== RAW RECORDS ==
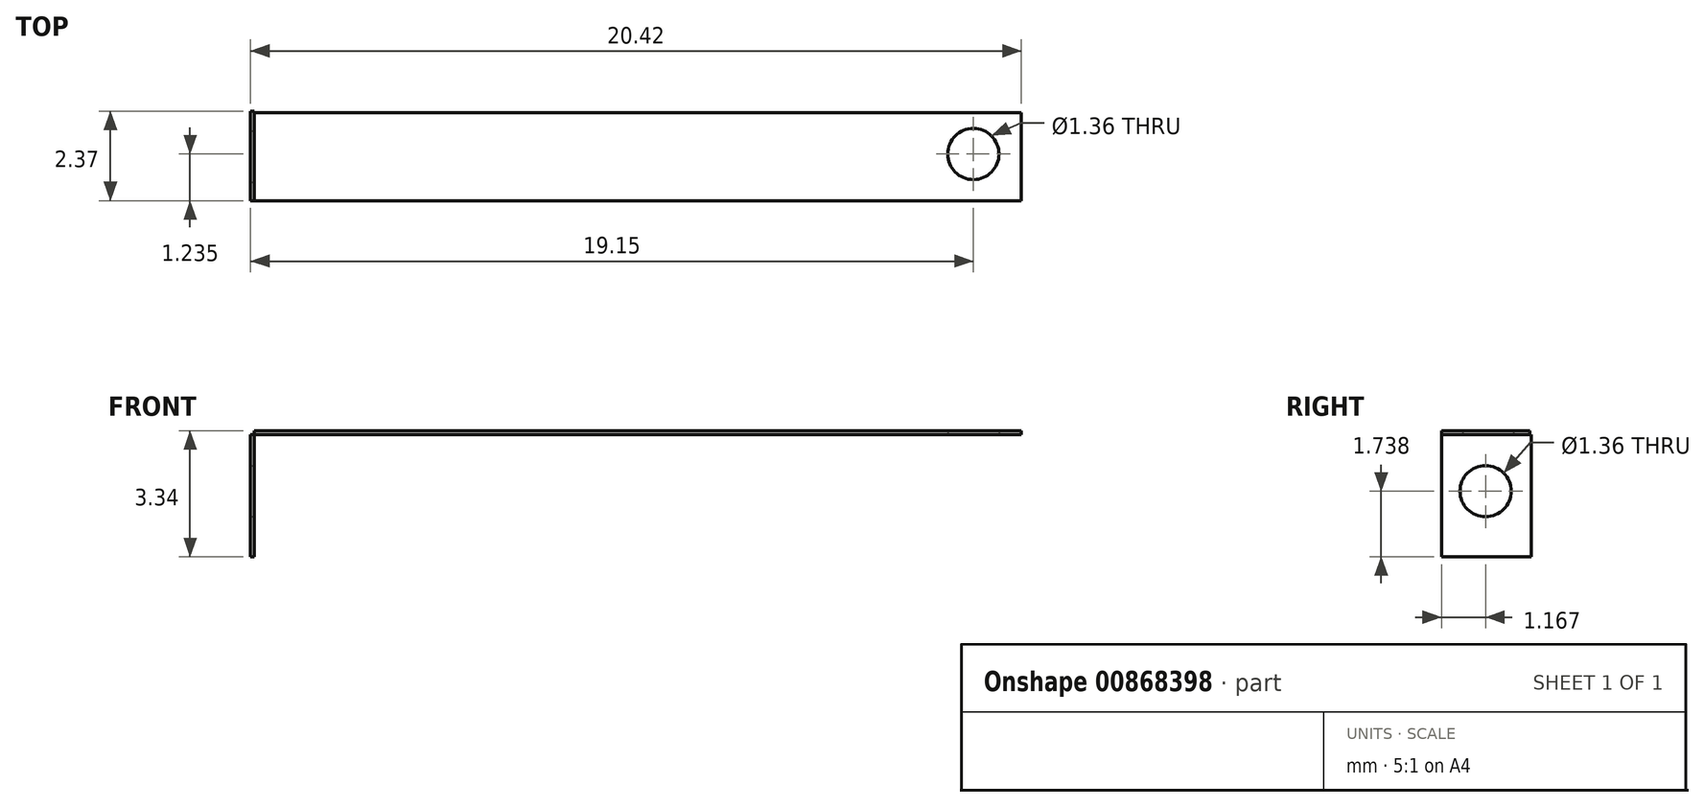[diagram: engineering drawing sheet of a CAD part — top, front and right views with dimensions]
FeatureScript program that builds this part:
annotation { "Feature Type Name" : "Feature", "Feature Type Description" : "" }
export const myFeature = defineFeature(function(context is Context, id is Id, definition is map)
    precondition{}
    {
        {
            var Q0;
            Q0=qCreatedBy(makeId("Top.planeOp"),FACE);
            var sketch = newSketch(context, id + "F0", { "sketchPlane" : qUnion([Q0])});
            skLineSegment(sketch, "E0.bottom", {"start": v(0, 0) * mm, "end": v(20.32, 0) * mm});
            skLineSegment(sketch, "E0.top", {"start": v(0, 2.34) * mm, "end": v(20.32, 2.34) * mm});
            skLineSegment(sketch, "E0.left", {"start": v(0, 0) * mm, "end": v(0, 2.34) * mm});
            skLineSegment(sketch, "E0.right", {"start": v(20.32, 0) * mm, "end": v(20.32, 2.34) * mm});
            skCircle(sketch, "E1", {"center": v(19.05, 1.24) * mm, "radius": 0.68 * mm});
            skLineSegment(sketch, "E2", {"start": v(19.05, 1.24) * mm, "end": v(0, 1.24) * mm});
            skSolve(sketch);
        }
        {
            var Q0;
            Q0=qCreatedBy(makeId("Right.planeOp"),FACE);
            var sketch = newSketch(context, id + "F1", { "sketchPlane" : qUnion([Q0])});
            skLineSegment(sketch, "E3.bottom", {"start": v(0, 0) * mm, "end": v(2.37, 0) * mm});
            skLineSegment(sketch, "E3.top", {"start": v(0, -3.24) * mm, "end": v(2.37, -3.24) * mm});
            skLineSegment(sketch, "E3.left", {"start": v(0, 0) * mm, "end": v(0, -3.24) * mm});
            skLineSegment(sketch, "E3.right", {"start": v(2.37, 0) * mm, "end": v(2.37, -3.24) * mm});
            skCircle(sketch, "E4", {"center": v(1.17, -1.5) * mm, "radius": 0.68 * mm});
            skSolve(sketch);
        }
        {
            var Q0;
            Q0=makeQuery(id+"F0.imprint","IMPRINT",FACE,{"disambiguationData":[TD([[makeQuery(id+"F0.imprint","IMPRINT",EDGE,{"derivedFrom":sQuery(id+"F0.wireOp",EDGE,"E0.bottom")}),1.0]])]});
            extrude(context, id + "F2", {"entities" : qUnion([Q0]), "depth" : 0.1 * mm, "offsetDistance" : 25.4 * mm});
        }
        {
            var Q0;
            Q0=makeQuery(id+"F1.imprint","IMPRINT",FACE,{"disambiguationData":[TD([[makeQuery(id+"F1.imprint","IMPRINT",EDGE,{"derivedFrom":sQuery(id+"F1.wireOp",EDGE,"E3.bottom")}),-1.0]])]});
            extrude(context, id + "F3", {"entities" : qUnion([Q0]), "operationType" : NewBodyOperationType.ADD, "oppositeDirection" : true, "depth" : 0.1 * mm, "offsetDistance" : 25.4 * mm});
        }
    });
===
■ **WHAT IS EXPECTED**: Copy out verbatim the lines from the very first line of the data down through the line containing "export const myFeature", with both ends included. Omit the pictures from your answer.

■ **TASK SOLUTION**:
[diagram: engineering drawing sheet of a CAD part — top, front and right views with dimensions]
FeatureScript program that builds this part:
annotation { "Feature Type Name" : "Feature", "Feature Type Description" : "" }
export const myFeature = defineFeature(function(context is Context, id is Id, definition is map)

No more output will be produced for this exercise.